EXERCISE DETAILS
Print every line of the listing below, starting with the line that holds "X9271000Y31369000D03*" and going on through the line that holds "X10922000Y36017200D03*", both included, and print nothing else.

INPUT FOR THIS TASK
====

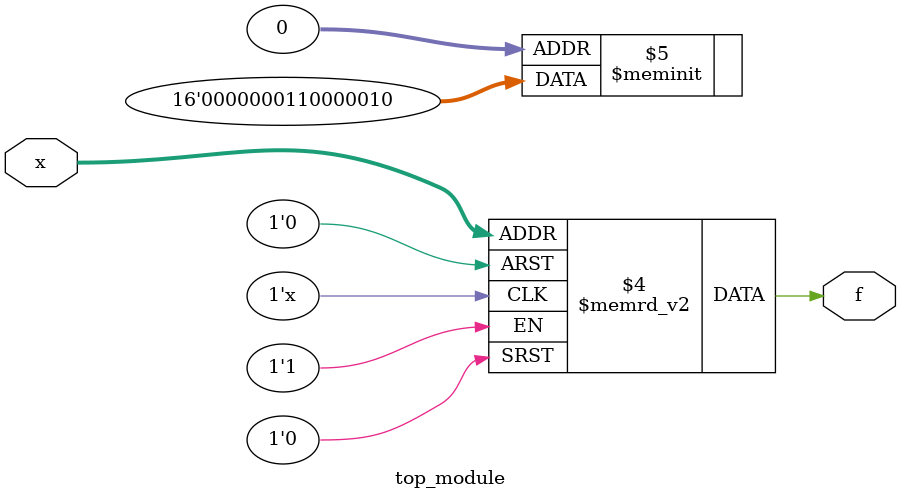
<source format=sv>
module top_module (
    input [4:1] x,
    output logic f
);

always_comb begin
    case ({x[4], x[3], x[2], x[1]})
        4'b0000, 4'b0011, 4'b0110, 4'b1001, 4'b1010, 4'b1100, 4'b1101: f = 1'b0;
        4'b0001, 4'b0111, 4'b1000: f = 1'b1;
        default: f = 1'b0; // Don't-care cases
    endcase
end

endmodule

</source>
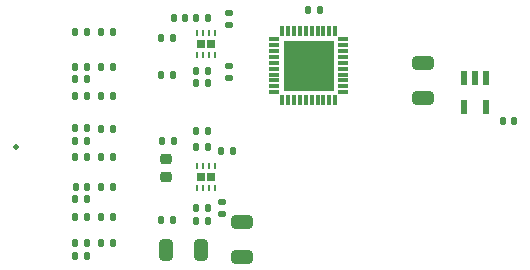
<source format=gbr>
%TF.GenerationSoftware,KiCad,Pcbnew,8.0.4*%
%TF.CreationDate,2024-09-17T19:17:59+01:00*%
%TF.ProjectId,ADE_Aux_V4,4144455f-4175-4785-9f56-342e6b696361,rev?*%
%TF.SameCoordinates,Original*%
%TF.FileFunction,Paste,Top*%
%TF.FilePolarity,Positive*%
%FSLAX46Y46*%
G04 Gerber Fmt 4.6, Leading zero omitted, Abs format (unit mm)*
G04 Created by KiCad (PCBNEW 8.0.4) date 2024-09-17 19:17:59*
%MOMM*%
%LPD*%
G01*
G04 APERTURE LIST*
G04 Aperture macros list*
%AMRoundRect*
0 Rectangle with rounded corners*
0 $1 Rounding radius*
0 $2 $3 $4 $5 $6 $7 $8 $9 X,Y pos of 4 corners*
0 Add a 4 corners polygon primitive as box body*
4,1,4,$2,$3,$4,$5,$6,$7,$8,$9,$2,$3,0*
0 Add four circle primitives for the rounded corners*
1,1,$1+$1,$2,$3*
1,1,$1+$1,$4,$5*
1,1,$1+$1,$6,$7*
1,1,$1+$1,$8,$9*
0 Add four rect primitives between the rounded corners*
20,1,$1+$1,$2,$3,$4,$5,0*
20,1,$1+$1,$4,$5,$6,$7,0*
20,1,$1+$1,$6,$7,$8,$9,0*
20,1,$1+$1,$8,$9,$2,$3,0*%
G04 Aperture macros list end*
%ADD10RoundRect,0.135000X-0.135000X-0.185000X0.135000X-0.185000X0.135000X0.185000X-0.135000X0.185000X0*%
%ADD11RoundRect,0.135000X0.135000X0.185000X-0.135000X0.185000X-0.135000X-0.185000X0.135000X-0.185000X0*%
%ADD12RoundRect,0.140000X0.140000X0.170000X-0.140000X0.170000X-0.140000X-0.170000X0.140000X-0.170000X0*%
%ADD13RoundRect,0.140000X-0.140000X-0.170000X0.140000X-0.170000X0.140000X0.170000X-0.140000X0.170000X0*%
%ADD14RoundRect,0.250000X0.650000X-0.325000X0.650000X0.325000X-0.650000X0.325000X-0.650000X-0.325000X0*%
%ADD15RoundRect,0.135000X0.185000X-0.135000X0.185000X0.135000X-0.185000X0.135000X-0.185000X-0.135000X0*%
%ADD16RoundRect,0.225000X0.250000X-0.225000X0.250000X0.225000X-0.250000X0.225000X-0.250000X-0.225000X0*%
%ADD17RoundRect,0.135000X-0.185000X0.135000X-0.185000X-0.135000X0.185000X-0.135000X0.185000X0.135000X0*%
%ADD18C,0.500000*%
%ADD19RoundRect,0.250000X-0.650000X0.325000X-0.650000X-0.325000X0.650000X-0.325000X0.650000X0.325000X0*%
%ADD20R,0.650000X0.750000*%
%ADD21R,0.250000X0.500000*%
%ADD22R,0.304800X0.812800*%
%ADD23R,0.812800X0.304800*%
%ADD24R,4.241800X4.241800*%
%ADD25RoundRect,0.250000X0.325000X0.650000X-0.325000X0.650000X-0.325000X-0.650000X0.325000X-0.650000X0*%
%ADD26R,0.600000X1.200000*%
G04 APERTURE END LIST*
D10*
%TO.C,R25*%
X-1510000Y27390000D03*
X-490000Y27390000D03*
%TD*%
D11*
%TO.C,R18*%
X-3390000Y27880000D03*
X-4410000Y27880000D03*
%TD*%
D10*
%TO.C,R5*%
X-9600000Y19200000D03*
X-8580000Y19200000D03*
%TD*%
D12*
%TO.C,C11*%
X-10780000Y37080000D03*
X-11740000Y37080000D03*
%TD*%
D13*
%TO.C,C13*%
X-1500000Y28710000D03*
X-540000Y28710000D03*
%TD*%
D12*
%TO.C,C3*%
X-10780000Y21410000D03*
X-11740000Y21410000D03*
%TD*%
D11*
%TO.C,R9*%
X-3440000Y33440000D03*
X-4460000Y33440000D03*
%TD*%
D14*
%TO.C,C26*%
X2410000Y18075000D03*
X2410000Y21025000D03*
%TD*%
D15*
%TO.C,R20*%
X1250000Y37730000D03*
X1250000Y38750000D03*
%TD*%
D16*
%TO.C,C2*%
X-4030000Y24815000D03*
X-4030000Y26365000D03*
%TD*%
D12*
%TO.C,C7*%
X-10770000Y26480000D03*
X-11730000Y26480000D03*
%TD*%
D11*
%TO.C,R6*%
X-3430000Y21180000D03*
X-4450000Y21180000D03*
%TD*%
D17*
%TO.C,R8*%
X1280000Y34240000D03*
X1280000Y33220000D03*
%TD*%
D12*
%TO.C,C4*%
X-10780000Y18150000D03*
X-11740000Y18150000D03*
%TD*%
D18*
%TO.C,TP1*%
X-16789400Y27406600D03*
%TD*%
D10*
%TO.C,R26*%
X-1510000Y38280000D03*
X-490000Y38280000D03*
%TD*%
D12*
%TO.C,C16*%
X-2440000Y38310000D03*
X-3400000Y38310000D03*
%TD*%
D10*
%TO.C,R4*%
X-9600000Y21400000D03*
X-8580000Y21400000D03*
%TD*%
D12*
%TO.C,C12*%
X-10780000Y34170000D03*
X-11740000Y34170000D03*
%TD*%
D10*
%TO.C,R11*%
X-9600000Y23980000D03*
X-8580000Y23980000D03*
%TD*%
%TO.C,R24*%
X-1510000Y33820000D03*
X-490000Y33820000D03*
%TD*%
%TO.C,R14*%
X-9600000Y37070000D03*
X-8580000Y37070000D03*
%TD*%
%TO.C,R23*%
X-1510000Y21090000D03*
X-490000Y21090000D03*
%TD*%
D19*
%TO.C,C18*%
X17703800Y34495000D03*
X17703800Y31545000D03*
%TD*%
D10*
%TO.C,R10*%
X-9600000Y26500000D03*
X-8580000Y26500000D03*
%TD*%
%TO.C,R15*%
X-9600000Y34160000D03*
X-8580000Y34160000D03*
%TD*%
D11*
%TO.C,R21*%
X-10730000Y33160000D03*
X-11750000Y33160000D03*
%TD*%
D13*
%TO.C,C6*%
X-1500000Y32750000D03*
X-540000Y32750000D03*
%TD*%
D11*
%TO.C,R17*%
X-10720000Y22960000D03*
X-11740000Y22960000D03*
%TD*%
%TO.C,R7*%
X-10730000Y19200000D03*
X-11750000Y19200000D03*
%TD*%
D20*
%TO.C,U3*%
X-1080000Y36100000D03*
X-280000Y36100000D03*
D21*
X-1430000Y35150000D03*
X-930000Y35150000D03*
X-430000Y35150000D03*
X70000Y35150000D03*
X70000Y37050000D03*
X-430000Y37050000D03*
X-930000Y37050000D03*
X-1430000Y37050000D03*
%TD*%
D12*
%TO.C,C9*%
X-10780000Y31700000D03*
X-11740000Y31700000D03*
%TD*%
%TO.C,C10*%
X-10780000Y28940000D03*
X-11740000Y28940000D03*
%TD*%
D10*
%TO.C,R16*%
X570000Y27050000D03*
X1590000Y27050000D03*
%TD*%
D22*
%TO.C,U2*%
X10287000Y37160200D03*
X9779000Y37160200D03*
X9271000Y37160200D03*
X8788400Y37160200D03*
X8280400Y37160200D03*
X7772400Y37160200D03*
X7264400Y37160200D03*
X6781800Y37160200D03*
X6273800Y37160200D03*
X5765800Y37160200D03*
D23*
X5130800Y36525200D03*
X5130800Y36017200D03*
X5130800Y35509200D03*
X5130800Y35026600D03*
X5130800Y34518600D03*
X5130800Y34010600D03*
X5130800Y33502600D03*
X5130800Y33020000D03*
X5130800Y32512000D03*
X5130800Y32004000D03*
D22*
X5765800Y31369000D03*
X6273800Y31369000D03*
X6781800Y31369000D03*
X7264400Y31369000D03*
X7772400Y31369000D03*
X8280400Y31369000D03*
X8788400Y31369000D03*
X9271000Y31369000D03*
X9779000Y31369000D03*
X10287000Y31369000D03*
D23*
X10922000Y32004000D03*
X10922000Y32512000D03*
X10922000Y33020000D03*
X10922000Y33502600D03*
X10922000Y34010600D03*
X10922000Y34518600D03*
X10922000Y35026600D03*
X10922000Y35509200D03*
X10922000Y36017200D03*
X10922000Y36525200D03*
D24*
X8026400Y34264600D03*
%TD*%
D13*
%TO.C,C5*%
X-1500000Y22200000D03*
X-540000Y22200000D03*
%TD*%
D11*
%TO.C,R22*%
X-3440000Y36620000D03*
X-4460000Y36620000D03*
%TD*%
D10*
%TO.C,R12*%
X-9600000Y31690000D03*
X-8580000Y31690000D03*
%TD*%
D20*
%TO.C,U1*%
X-280000Y24810000D03*
X-1080000Y24810000D03*
D21*
X-1430000Y23860000D03*
X-930000Y23860000D03*
X-430000Y23860000D03*
X70000Y23860000D03*
X70000Y25760000D03*
X-430000Y25760000D03*
X-930000Y25760000D03*
X-1430000Y25760000D03*
%TD*%
D17*
%TO.C,R3*%
X650000Y22680000D03*
X650000Y21660000D03*
%TD*%
D11*
%TO.C,R19*%
X-10730000Y27900000D03*
X-11750000Y27900000D03*
%TD*%
%TO.C,R2*%
X8993600Y38963600D03*
X7973600Y38963600D03*
%TD*%
D12*
%TO.C,C31*%
X25448200Y29540200D03*
X24488200Y29540200D03*
%TD*%
D10*
%TO.C,R13*%
X-9600000Y28930000D03*
X-8580000Y28930000D03*
%TD*%
D25*
%TO.C,C25*%
X-1105000Y18670000D03*
X-4055000Y18670000D03*
%TD*%
D26*
%TO.C,U99*%
X23050000Y33240000D03*
X22100000Y33240000D03*
X21150000Y33240000D03*
X21150000Y30740000D03*
X23050000Y30740000D03*
%TD*%
D12*
%TO.C,C8*%
X-10730000Y24000000D03*
X-11690000Y24000000D03*
%TD*%
M02*

</source>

====

ANSWER SPACE
X9271000Y31369000D03*
X9779000Y31369000D03*
X10287000Y31369000D03*
D23*
X10922000Y32004000D03*
X10922000Y32512000D03*
X10922000Y33020000D03*
X10922000Y33502600D03*
X10922000Y34010600D03*
X10922000Y34518600D03*
X10922000Y35026600D03*
X10922000Y35509200D03*
X10922000Y36017200D03*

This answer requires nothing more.